**Your assignment**
Answer from the page extract on a home's wiring:
(a) How many Ethernet points does each of the lounge, living room and office have?
(b) How many feeds from the quad LNB are currently used for Sky Q?
(c) What connects the internal Cat6 network?

**Page extract**
We bought this house as a total wreck - the whole house was renovated from floor to roof, along with a couple of extensions and internal restructuring. I designed it all, including what utilities to have and where. As a consequence I know where all the wires go and there's always a plug near where I want one. Every habitable room has at least 2 Ethernet and 2 coax sockets, with heavy use areas like the lounge, living room and office having 4 Ethernet points each. The satellite dish cabling runs straight through the wall behind the dish into the roof void and ultimately to the network cupboard. We have no aerial. The only external cable at all that is tacked to the wall is a short section of the current phone/broadband copper wire that runs along the front of the house at low level for a couple of metres before heading inside.

Inside I can patch any room to any other and to any device via coax or Ethernet. We have a quad LNB on the satellite dish, although only currently use two feeds for Sky Q - the other two could theoretically run a single feed service to two other rooms (eg Freesat). The internal network is all Cat6 connected via a gigabit switch so can support gigabit speeds. I also have a Wifi router and additional Wifi repeater and use Wifi where necessary.

**Recorded information**

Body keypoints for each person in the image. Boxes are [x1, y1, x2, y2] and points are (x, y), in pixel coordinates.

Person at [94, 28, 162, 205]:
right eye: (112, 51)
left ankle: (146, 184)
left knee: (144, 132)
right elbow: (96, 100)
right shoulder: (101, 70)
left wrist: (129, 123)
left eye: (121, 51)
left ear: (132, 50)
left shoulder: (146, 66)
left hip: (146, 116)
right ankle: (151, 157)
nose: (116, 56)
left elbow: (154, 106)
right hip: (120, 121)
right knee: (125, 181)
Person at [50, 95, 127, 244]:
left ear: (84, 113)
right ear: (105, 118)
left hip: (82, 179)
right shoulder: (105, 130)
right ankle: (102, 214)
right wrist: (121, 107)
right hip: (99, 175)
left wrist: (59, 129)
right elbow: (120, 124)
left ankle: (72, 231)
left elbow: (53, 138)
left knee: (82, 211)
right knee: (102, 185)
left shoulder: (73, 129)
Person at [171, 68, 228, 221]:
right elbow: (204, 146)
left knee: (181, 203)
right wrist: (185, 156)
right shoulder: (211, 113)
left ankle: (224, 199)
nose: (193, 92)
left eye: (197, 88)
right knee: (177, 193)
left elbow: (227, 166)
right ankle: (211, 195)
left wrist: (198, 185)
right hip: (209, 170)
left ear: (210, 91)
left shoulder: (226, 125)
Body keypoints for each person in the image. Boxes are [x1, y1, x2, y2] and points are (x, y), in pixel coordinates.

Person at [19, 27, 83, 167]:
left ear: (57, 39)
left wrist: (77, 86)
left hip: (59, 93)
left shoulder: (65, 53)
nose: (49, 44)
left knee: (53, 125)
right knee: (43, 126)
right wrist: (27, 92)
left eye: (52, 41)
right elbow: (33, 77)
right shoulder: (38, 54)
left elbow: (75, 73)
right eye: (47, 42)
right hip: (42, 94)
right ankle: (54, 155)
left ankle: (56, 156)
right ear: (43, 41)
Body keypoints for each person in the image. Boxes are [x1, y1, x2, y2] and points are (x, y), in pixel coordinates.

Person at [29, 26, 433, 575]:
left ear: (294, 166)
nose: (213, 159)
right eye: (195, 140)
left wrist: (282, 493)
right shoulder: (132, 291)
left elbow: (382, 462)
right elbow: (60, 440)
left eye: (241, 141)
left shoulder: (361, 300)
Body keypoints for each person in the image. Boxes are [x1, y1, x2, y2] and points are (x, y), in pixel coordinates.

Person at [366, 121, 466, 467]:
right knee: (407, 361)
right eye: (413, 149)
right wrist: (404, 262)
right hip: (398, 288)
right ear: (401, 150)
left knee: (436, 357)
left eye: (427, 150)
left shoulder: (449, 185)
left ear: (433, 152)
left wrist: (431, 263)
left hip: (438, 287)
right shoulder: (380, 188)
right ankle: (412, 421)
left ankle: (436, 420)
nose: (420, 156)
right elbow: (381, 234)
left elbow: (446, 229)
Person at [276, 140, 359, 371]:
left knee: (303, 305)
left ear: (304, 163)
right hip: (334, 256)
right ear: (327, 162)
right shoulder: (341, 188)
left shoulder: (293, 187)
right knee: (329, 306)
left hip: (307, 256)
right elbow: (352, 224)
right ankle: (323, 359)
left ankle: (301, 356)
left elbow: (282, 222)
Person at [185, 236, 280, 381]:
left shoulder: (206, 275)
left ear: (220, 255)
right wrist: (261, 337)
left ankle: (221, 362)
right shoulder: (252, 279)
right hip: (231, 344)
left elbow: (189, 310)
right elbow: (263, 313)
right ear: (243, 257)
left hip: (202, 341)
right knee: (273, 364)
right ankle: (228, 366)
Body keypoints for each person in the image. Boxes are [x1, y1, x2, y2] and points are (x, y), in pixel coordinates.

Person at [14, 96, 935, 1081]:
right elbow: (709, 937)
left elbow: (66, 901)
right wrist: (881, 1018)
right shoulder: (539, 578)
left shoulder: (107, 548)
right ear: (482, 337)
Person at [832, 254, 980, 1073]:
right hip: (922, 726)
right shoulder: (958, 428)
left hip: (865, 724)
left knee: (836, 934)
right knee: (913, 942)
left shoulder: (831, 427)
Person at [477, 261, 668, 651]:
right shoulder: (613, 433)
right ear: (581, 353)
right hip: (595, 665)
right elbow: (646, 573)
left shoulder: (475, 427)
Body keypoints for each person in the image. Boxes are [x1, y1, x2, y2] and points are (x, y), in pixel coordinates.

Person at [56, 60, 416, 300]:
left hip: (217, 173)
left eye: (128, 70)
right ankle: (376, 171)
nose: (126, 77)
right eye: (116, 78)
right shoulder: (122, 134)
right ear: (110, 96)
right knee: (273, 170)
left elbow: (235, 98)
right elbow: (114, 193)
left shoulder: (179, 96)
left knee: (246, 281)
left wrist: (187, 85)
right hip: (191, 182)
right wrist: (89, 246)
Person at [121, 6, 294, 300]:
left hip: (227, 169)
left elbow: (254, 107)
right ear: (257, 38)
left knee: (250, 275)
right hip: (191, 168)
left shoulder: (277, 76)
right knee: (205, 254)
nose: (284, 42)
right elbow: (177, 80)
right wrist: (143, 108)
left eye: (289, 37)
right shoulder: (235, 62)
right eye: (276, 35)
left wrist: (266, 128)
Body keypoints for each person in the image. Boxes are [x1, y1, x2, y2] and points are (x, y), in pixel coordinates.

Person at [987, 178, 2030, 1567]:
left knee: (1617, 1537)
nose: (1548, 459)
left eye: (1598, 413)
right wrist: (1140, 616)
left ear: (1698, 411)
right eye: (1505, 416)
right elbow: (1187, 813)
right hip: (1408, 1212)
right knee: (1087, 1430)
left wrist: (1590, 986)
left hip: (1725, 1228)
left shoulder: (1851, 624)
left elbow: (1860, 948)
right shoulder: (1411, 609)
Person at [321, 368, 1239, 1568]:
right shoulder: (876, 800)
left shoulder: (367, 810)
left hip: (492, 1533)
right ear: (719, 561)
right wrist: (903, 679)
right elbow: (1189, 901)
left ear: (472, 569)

**Solution to this task**
(a) 4 Ethernet points each.
(b) Two.
(c) A gigabit switch.